Similarly, we can also specify the special option -T0 to instruct the xz command to use all available CPU cores of the system.

4.2. Using a Larger Dictionary Size

Yet another method to improve compression efficiency is using a larger dictionary size.

By default, the xz command uses a dictionary of size 8 MB. However, we can modify it as per our needs.

So, let’s see how to use a non-default dictionary size using a simple example:

$ tar cvf compression-demo-dict.tar.xz -I 'xz -9 --lzma2=dict=256M' compression-demo

In this example, we have used the –lzma2=dict=256M option to specify the dictionary size of 256 MB.

It’s worth noting that though large dictionary sizes improve compression efficiency, they also increase the underlying system’s memory usage.

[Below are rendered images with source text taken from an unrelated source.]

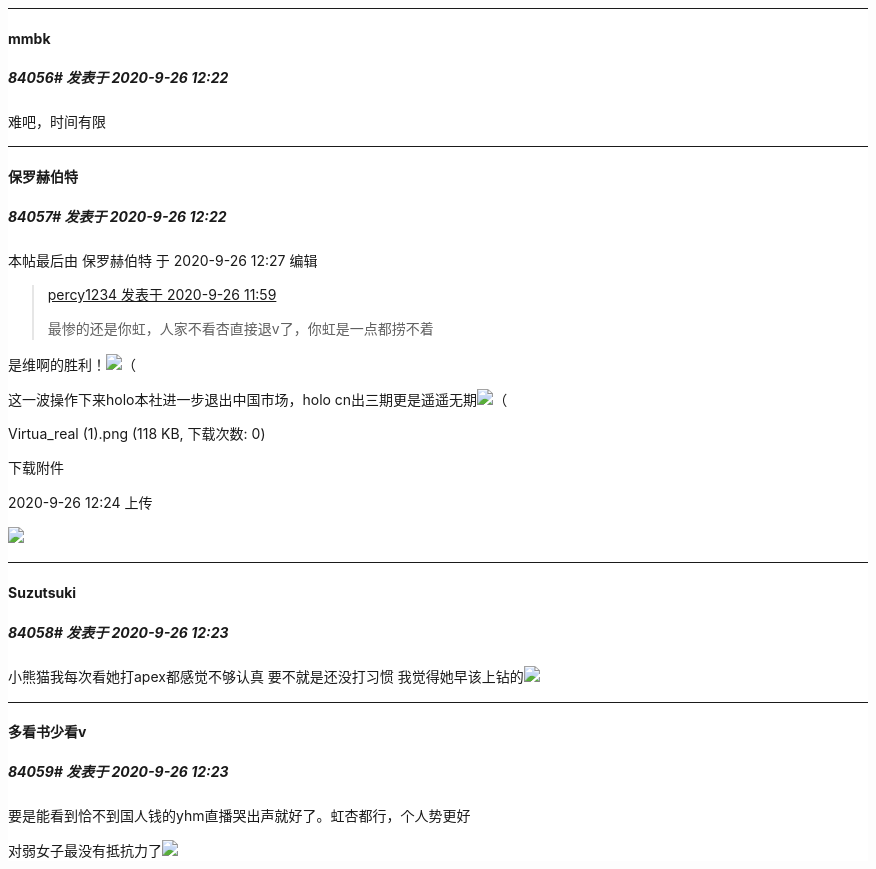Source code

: 
*****

####  mmbk  
##### 84056#       发表于 2020-9-26 12:22


难吧，时间有限


*****

####  保罗赫伯特  
##### 84057#       发表于 2020-9-26 12:22


 本帖最后由 保罗赫伯特 于 2020-9-26 12:27 编辑 
<blockquote><a href="httphttps://bbs.saraba1st.com/2b/forum.php?mod=redirect&amp;goto=findpost&amp;pid=48859315&amp;ptid=1941579" target="_blank">percy1234 发表于 2020-9-26 11:59</a>

最惨的还是你虹，人家不看杏直接退v了，你虹是一点都捞不着</blockquote>
是维啊的胜利！<img src="https://static.saraba1st.com/image/smiley/face2017/067.png" referrerpolicy="no-referrer">（

这一波操作下来holo本社进一步退出中国市场，holo cn出三期更是遥遥无期<img src="https://static.saraba1st.com/image/smiley/face2017/068.png" referrerpolicy="no-referrer">（


Virtua_real (1).png
(118 KB, 下载次数: 0)


下载附件


2020-9-26 12:24 上传


<img src="https://img.saraba1st.com/forum/202009/26/122421k1k6x6w2yk6jh8yw.png" referrerpolicy="no-referrer">


*****

####  Suzutsuki  
##### 84058#       发表于 2020-9-26 12:23


小熊猫我每次看她打apex都感觉不够认真 要不就是还没打习惯 我觉得她早该上钻的<img src="https://static.saraba1st.com/image/smiley/face2017/068.png" referrerpolicy="no-referrer">


*****

####  多看书少看v  
##### 84059#       发表于 2020-9-26 12:23


要是能看到恰不到国人钱的yhm直播哭出声就好了。虹杏都行，个人势更好


对弱女子最没有抵抗力了<img src="https://static.saraba1st.com/image/smiley/face2017/067.png" referrerpolicy="no-referrer">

4.3. Using Extreme Compression Level

In addition to the above two methods, we can enable the extreme compression level using the -9e option of the xz command:

$ tar cvf compression-demo-extreme.tar.xz -I 'xz -9e' compression-demo

The good thing about this method is that it tries to provide the best compression ratio. However, one minor limitation is that it takes more time for compression if the data size is larger.

5. Conclusion

In this short article, we discussed compressing a directory using tar and xz commands.

First, we compressed a directory using the default compression level.

Then, we discussed two methods to modify the default compression level.

Finally, we discussed using multi-threading, a larger dictionary size, and an extreme compression level to perform compression efficiently.